◆ **Exercise goal**
Each line below containing the word "bear" needs to be shown.

Records drawn from a dataset:
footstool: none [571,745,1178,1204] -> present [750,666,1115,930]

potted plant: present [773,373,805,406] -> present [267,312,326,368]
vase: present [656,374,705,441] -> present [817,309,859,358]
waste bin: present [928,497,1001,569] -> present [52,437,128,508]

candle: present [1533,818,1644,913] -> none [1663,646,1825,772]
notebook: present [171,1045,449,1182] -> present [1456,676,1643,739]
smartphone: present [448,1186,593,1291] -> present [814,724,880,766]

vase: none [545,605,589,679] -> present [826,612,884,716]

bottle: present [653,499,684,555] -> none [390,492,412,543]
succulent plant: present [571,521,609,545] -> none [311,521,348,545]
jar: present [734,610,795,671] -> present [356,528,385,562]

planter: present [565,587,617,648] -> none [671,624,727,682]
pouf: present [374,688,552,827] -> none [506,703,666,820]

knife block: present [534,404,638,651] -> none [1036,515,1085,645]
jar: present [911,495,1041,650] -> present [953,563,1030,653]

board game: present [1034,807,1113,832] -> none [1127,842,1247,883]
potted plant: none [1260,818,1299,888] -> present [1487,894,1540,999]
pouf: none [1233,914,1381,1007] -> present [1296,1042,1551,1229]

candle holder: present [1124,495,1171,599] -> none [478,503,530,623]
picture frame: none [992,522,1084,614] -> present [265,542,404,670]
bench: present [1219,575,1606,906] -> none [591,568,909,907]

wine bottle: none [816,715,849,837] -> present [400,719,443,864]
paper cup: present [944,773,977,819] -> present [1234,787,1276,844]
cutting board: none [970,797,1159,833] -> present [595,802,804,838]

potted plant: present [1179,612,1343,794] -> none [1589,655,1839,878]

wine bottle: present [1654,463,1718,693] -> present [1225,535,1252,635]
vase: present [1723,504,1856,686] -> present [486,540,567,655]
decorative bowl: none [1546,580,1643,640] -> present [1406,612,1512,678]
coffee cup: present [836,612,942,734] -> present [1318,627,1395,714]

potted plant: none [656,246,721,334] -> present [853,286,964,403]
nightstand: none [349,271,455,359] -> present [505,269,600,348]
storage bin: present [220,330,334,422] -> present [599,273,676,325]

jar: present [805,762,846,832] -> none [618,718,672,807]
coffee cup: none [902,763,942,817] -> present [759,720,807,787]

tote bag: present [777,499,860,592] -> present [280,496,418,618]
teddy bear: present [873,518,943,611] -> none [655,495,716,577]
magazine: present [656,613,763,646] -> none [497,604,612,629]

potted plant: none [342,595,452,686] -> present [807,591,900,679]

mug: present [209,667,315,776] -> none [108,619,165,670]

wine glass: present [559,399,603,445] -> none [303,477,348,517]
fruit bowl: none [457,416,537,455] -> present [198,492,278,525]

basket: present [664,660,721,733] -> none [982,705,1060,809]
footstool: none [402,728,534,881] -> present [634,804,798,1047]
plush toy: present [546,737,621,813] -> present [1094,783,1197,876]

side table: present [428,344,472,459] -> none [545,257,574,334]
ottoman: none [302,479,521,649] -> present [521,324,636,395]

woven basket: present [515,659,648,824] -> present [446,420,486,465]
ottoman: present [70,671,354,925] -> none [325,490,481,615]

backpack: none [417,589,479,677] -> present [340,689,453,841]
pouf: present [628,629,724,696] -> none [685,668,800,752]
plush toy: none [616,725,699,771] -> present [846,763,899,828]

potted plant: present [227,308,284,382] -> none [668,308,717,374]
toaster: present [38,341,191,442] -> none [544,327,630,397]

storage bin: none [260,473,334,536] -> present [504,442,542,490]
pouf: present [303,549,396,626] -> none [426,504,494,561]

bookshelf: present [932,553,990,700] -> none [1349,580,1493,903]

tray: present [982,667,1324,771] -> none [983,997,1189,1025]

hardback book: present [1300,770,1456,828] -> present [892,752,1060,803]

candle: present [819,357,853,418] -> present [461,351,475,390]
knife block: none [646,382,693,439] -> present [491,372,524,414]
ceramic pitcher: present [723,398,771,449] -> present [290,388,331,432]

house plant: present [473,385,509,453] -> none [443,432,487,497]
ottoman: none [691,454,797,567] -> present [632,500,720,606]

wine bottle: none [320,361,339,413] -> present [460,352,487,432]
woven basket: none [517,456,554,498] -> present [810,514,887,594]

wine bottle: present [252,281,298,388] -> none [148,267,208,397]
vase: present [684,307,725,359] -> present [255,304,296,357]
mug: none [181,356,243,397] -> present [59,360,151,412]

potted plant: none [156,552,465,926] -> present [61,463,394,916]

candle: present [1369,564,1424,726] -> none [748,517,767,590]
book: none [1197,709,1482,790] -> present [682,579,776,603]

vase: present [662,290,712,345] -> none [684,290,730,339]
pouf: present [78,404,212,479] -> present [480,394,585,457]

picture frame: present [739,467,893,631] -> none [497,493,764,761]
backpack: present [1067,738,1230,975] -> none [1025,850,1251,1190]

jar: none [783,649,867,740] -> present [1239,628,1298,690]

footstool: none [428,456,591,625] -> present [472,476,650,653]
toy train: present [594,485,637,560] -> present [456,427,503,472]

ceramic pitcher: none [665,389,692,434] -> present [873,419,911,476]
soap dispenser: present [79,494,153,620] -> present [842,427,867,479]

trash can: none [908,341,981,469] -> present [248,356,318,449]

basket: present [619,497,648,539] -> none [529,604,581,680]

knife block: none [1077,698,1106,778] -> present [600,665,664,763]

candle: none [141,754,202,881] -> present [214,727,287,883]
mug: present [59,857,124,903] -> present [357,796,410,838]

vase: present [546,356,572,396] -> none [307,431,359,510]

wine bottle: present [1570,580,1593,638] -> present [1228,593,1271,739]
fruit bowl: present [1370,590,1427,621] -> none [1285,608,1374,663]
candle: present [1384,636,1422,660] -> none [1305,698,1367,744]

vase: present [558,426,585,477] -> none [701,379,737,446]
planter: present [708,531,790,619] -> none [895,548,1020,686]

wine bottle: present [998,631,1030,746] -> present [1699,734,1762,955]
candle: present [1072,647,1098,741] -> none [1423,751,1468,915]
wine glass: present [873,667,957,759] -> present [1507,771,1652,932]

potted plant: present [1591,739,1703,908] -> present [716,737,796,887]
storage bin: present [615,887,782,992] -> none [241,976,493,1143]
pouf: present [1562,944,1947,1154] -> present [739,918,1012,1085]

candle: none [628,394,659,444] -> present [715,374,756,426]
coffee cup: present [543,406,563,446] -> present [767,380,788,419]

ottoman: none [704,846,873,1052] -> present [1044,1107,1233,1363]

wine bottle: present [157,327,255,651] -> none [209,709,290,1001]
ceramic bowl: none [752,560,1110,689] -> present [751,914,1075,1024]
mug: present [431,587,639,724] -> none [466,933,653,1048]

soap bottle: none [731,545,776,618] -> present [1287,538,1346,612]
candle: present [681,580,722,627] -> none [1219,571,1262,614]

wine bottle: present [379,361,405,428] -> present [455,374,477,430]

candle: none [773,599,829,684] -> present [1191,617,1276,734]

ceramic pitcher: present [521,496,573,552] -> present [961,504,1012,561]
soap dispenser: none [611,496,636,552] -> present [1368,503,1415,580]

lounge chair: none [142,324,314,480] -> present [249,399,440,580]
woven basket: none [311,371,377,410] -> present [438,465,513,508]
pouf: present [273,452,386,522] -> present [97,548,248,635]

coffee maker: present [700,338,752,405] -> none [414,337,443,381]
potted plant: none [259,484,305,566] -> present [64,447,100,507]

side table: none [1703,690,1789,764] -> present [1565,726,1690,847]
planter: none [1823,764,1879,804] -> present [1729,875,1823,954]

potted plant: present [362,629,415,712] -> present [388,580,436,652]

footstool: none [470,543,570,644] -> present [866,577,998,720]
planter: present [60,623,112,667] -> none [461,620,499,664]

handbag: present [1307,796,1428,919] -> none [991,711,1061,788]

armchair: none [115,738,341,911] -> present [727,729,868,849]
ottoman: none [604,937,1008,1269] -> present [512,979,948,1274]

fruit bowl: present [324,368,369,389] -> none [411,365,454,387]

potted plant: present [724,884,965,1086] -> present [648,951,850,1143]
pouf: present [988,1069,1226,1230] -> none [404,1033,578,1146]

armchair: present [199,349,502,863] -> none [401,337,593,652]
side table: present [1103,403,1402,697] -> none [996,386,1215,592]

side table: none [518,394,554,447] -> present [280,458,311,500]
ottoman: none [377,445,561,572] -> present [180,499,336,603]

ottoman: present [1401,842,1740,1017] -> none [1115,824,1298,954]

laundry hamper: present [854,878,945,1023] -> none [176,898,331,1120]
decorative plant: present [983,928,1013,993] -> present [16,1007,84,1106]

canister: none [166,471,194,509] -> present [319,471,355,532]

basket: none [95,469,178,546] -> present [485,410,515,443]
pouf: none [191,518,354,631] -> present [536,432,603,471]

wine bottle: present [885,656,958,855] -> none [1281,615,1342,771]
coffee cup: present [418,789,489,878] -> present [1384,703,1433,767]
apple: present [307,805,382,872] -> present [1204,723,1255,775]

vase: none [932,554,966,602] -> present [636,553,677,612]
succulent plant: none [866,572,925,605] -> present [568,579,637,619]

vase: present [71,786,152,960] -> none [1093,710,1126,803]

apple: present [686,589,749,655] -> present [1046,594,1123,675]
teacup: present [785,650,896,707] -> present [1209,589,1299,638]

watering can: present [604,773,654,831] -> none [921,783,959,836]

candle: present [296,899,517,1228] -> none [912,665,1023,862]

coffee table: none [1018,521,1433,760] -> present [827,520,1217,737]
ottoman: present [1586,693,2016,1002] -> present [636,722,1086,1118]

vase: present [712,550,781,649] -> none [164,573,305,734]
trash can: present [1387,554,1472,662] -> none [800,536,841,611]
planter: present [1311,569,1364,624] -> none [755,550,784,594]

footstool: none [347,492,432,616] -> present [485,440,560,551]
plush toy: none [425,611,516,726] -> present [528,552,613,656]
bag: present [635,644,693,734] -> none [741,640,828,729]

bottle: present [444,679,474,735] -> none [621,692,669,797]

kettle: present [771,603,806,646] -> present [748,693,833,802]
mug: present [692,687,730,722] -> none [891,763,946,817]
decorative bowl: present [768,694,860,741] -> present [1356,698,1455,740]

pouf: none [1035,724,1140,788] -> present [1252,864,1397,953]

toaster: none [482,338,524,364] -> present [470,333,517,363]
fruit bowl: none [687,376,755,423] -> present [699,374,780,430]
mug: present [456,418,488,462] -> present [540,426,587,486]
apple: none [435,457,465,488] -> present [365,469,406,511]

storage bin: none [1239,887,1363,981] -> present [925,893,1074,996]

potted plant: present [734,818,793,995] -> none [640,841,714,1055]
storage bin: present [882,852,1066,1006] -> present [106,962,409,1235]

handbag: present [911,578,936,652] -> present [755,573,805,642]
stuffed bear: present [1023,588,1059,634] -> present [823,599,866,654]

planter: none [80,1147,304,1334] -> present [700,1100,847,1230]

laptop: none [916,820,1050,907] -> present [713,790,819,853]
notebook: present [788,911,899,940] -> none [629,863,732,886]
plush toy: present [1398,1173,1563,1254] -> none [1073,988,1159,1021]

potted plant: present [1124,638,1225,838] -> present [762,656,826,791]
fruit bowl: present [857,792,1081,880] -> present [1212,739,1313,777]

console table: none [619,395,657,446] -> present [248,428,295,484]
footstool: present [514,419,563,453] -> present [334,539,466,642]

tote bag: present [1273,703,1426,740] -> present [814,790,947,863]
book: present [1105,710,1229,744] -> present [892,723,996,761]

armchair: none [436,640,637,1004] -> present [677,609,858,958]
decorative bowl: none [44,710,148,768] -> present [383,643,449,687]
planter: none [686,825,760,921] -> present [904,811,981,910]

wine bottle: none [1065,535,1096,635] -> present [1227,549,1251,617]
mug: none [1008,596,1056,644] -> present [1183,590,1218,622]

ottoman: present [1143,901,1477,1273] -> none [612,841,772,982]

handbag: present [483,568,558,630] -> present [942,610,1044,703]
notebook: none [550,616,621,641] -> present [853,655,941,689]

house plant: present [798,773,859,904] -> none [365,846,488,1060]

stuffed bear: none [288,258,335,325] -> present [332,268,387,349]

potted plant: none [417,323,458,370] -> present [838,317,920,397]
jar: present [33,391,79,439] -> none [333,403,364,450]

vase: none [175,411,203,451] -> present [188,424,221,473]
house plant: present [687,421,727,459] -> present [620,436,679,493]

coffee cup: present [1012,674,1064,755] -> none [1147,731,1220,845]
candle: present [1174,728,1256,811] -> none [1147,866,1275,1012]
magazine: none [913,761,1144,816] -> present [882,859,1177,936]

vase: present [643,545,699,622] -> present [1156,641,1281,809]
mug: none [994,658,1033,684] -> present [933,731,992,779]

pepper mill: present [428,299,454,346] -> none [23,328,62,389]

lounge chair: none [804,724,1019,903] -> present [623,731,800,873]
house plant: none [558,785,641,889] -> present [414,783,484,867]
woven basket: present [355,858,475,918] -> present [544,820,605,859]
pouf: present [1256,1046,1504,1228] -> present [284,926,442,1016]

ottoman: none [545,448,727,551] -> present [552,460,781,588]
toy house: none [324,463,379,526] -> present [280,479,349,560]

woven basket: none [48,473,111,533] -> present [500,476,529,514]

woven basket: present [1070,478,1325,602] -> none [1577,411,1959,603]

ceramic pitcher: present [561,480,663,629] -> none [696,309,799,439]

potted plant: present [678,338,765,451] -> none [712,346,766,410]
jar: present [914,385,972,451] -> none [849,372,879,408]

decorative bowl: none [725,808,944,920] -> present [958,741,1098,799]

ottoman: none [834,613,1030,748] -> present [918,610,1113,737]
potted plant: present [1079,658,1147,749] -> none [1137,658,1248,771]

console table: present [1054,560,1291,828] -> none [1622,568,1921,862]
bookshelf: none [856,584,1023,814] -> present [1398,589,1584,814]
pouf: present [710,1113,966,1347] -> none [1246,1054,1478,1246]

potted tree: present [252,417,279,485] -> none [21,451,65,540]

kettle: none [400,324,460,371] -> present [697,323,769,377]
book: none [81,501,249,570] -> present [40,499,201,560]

◆ **Response to this exercise**
teddy bear: present [873,518,943,611] -> none [655,495,716,577]
stuffed bear: present [1023,588,1059,634] -> present [823,599,866,654]
stuffed bear: none [288,258,335,325] -> present [332,268,387,349]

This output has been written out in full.